Było tuż po godzinie 4 w nocy, a temperatura na zewnątrz wynosiła -3 stopnie Celsjusza. Policyjny przewodnik i jego czworonożny towarzysz Hejor, otrzymali zgłoszenie o włamaniu. Hejor był specjalistycznie szkolony do tropienia ludzkich śladów. Po chwili wraz ze swoim przewodnikiem jechał już ulicami Wrocławia, by dotrzeć jak najszybciej na miejsce włamania.

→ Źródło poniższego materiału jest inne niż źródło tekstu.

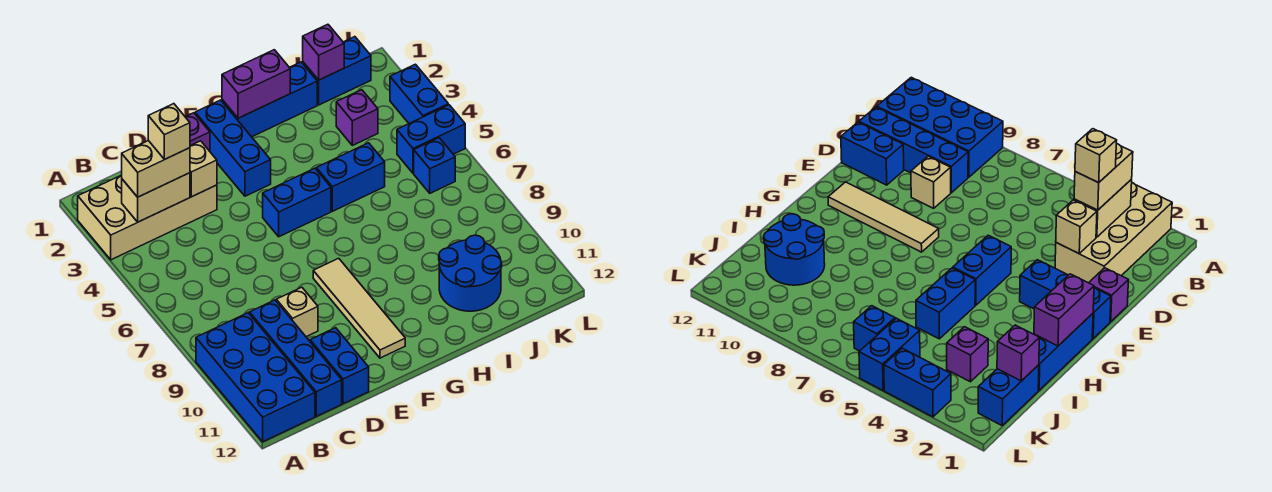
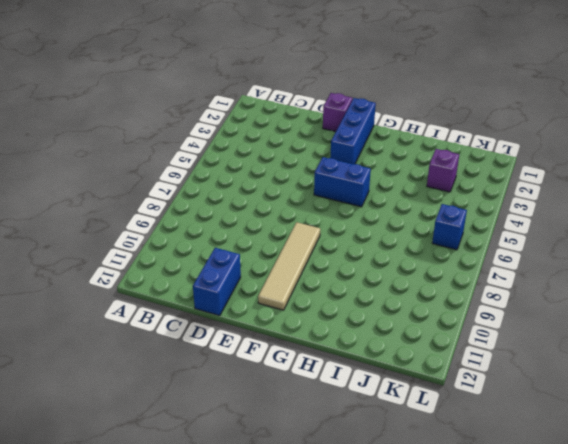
none -> tan 2x4 brick [78,175,217,260]
none -> blue 2x4 brick [196,313,315,442]
none -> blue 1x4 brick [250,300,342,416]

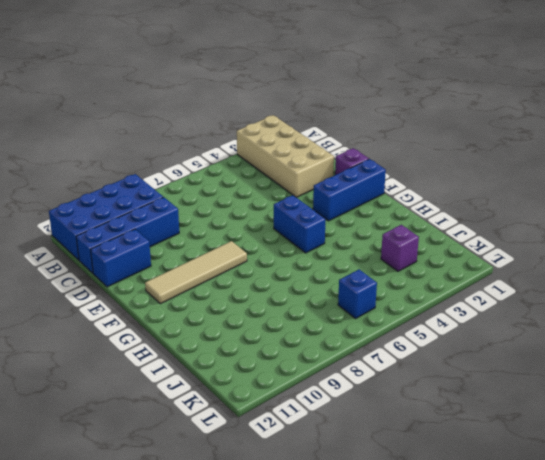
none -> tan 1x1 brick [276,287,318,337]
none -> blue 1x3 brick [222,62,317,137]
none -> blue 1x2 brick [316,143,385,211]

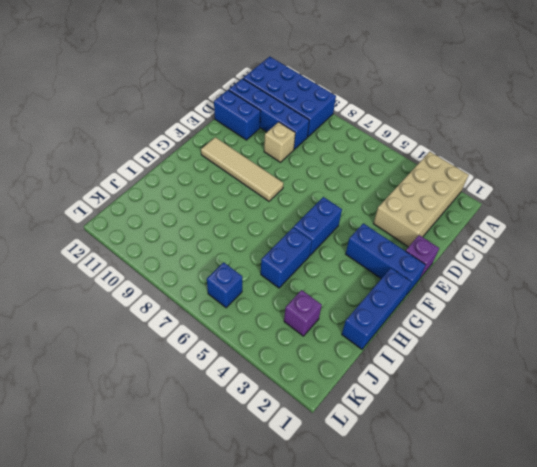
none -> blue 2x2 round brick [439,235,502,311]
none -> blue 1x2 brick [303,37,371,105]
none -> blue 1x2 brick [397,105,465,173]

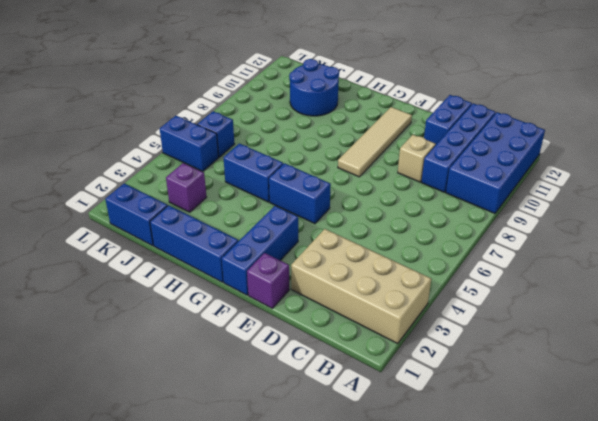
none -> blue 1x2 brick [390,64,448,123]
none -> tan 1x2 brick [122,173,190,222]
none -> tan 1x1 brick [190,141,217,197]

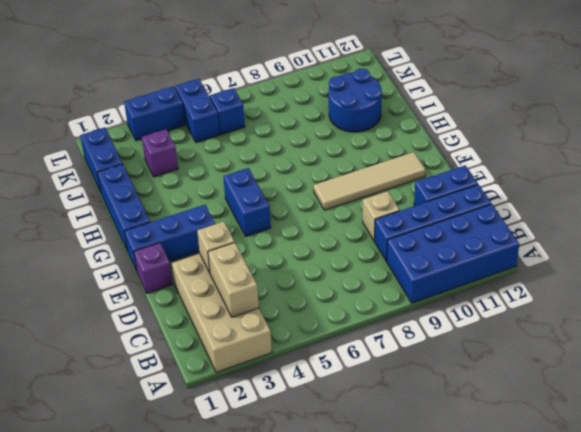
none -> blue 1x2 brick [316,143,385,211]
none -> purple 1x2 brick [222,50,290,118]
none -> purple 1x1 brick [303,24,344,80]

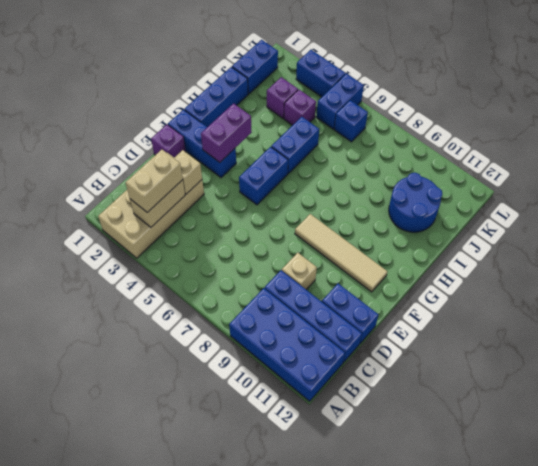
purple 1x2 brick [201,103,252,162] -> purple 1x2 brick moved to [222,50,290,118]
purple 1x1 brick [284,90,316,125] -> purple 1x1 brick moved to [303,24,344,80]
none -> tan 1x1 brick [148,104,190,160]

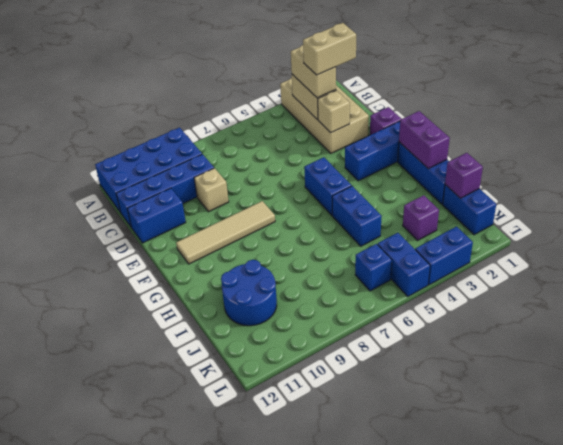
tan 1x2 brick [303,23,356,75] -> tan 1x1 brick [148,104,190,160]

Jak mówi jego opiekun, Hejor cieszy się na każdą akcję, a sama praca jest dla niego nagrodą. Tym razem również ochoczo merdał ogonem, gdy policjant pokazywał mu ślady krwi, które prawdopodobnie zostawił sprawca. Być może skaleczył się, gdy wybijał szybę. Pies powąchał krople krwi i od razu ruszył się w stronę pobliskiego podwórza.

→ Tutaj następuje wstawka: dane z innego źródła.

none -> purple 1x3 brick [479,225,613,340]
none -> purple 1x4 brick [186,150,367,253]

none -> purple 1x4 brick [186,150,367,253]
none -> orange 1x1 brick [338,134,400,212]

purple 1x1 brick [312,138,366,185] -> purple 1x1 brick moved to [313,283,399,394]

Policyjni specjaliści mówią wtedy, że pies podjął trop i wybrał ścieżkę zapachową.
Następnie Hejor prowadził swojego przewodnika dokładnie tą samą trasą, którą poruszał się sprawca. Po chwili wszedł w bramę od strony podwórka i wyszedł na ulicę z drugiej strony. Pies skręcił w lewo i wszedł w kolejne ciemne podwórko. Jego przewodnik był pół kroku za nim. Tak razem od miejsca włamania przemierzyli ponad 400 metrów, by zakończyć tropienie pod drzwiami jednego z mieszkań na ostatniej kondygnacji budynku wielorodzinnego.
Pies merdał ogonem, wskazując swojemu przewodnikowi drzwi. Policjanci już wiedzieli, że w środku prawdopodobnie znajduje się sprawca. Okazało się, że Hejor trafił bezbłędnie. W mieszkaniu policjanci zastali kilka osób, a także przedmioty pochodzące z kradzieży. Skradzione mienie odzyskano, a chwile później, jak to zawsze bywa, pies mógł w nagrodę pobawić się ze swoim przewodnikiem i dostać ulubiony smakołyk. To był dla niego udany dzień w służbie.
We wrocławskiej policji służbę z przewodnikami pełni obecnie 18 psów służbowych. Wszystkie są specjalistycznie szkolone m.in. w zakresie wykrywania zapachów narkotyków, materiałów wybuchowych i zapachów ludzkich. Szkolenia resortowe odbywają się w ośrodku w Sułkowicach, a także wielu pozapolicyjnych placówkach. W ramach doskonaleń zawodowych rywalizują również z innymi czworonogami w Polsce i poza granicami naszego kraju.